→ **Records provided**:
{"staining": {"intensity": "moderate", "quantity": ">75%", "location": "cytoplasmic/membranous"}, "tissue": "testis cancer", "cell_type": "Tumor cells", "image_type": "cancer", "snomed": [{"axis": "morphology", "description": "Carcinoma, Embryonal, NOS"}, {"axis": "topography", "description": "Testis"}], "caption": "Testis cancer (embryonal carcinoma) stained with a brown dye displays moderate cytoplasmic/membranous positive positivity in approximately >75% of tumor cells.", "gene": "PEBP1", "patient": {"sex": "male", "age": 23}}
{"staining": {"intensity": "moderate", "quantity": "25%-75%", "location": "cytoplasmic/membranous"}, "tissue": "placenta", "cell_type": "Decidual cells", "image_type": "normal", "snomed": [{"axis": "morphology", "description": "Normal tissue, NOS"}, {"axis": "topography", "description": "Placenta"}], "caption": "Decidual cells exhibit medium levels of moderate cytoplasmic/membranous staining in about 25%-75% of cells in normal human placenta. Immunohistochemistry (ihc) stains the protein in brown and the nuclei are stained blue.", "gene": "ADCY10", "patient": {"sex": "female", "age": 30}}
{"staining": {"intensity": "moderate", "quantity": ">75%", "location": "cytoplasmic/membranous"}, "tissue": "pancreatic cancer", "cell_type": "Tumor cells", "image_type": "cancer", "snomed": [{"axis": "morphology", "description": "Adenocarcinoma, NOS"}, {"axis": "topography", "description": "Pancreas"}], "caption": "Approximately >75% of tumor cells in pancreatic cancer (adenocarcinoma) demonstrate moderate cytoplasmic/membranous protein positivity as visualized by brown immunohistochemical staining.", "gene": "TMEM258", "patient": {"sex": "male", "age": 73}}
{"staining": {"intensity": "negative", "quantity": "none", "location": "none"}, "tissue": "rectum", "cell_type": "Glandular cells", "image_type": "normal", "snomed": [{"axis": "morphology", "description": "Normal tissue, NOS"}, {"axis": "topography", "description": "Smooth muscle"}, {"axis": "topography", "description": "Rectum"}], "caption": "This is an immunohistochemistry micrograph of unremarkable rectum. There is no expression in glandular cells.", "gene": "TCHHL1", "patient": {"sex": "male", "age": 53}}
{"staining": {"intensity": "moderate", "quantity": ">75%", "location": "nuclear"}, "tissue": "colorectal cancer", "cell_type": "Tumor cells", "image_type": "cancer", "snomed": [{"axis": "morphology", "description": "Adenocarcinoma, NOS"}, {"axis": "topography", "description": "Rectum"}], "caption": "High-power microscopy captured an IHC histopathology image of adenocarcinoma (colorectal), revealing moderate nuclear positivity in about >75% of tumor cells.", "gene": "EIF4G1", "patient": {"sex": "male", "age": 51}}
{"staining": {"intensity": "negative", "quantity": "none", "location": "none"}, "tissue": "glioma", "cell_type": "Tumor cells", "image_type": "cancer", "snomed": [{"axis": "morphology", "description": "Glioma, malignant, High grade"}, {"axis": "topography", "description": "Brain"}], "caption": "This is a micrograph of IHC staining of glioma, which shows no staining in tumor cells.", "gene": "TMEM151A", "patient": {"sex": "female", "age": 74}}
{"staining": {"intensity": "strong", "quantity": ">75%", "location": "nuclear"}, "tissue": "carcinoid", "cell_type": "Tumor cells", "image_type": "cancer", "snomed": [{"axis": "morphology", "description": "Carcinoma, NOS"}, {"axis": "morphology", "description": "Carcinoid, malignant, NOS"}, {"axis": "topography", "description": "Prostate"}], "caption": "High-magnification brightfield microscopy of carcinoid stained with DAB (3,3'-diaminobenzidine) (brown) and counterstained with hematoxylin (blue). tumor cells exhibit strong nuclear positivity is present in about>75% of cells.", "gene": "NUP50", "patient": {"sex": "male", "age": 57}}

→ **Problem statement**: Look at the entries above. Say how many lines have the word "adenocarcinoma", and give only the number.

→ **Solution**: 2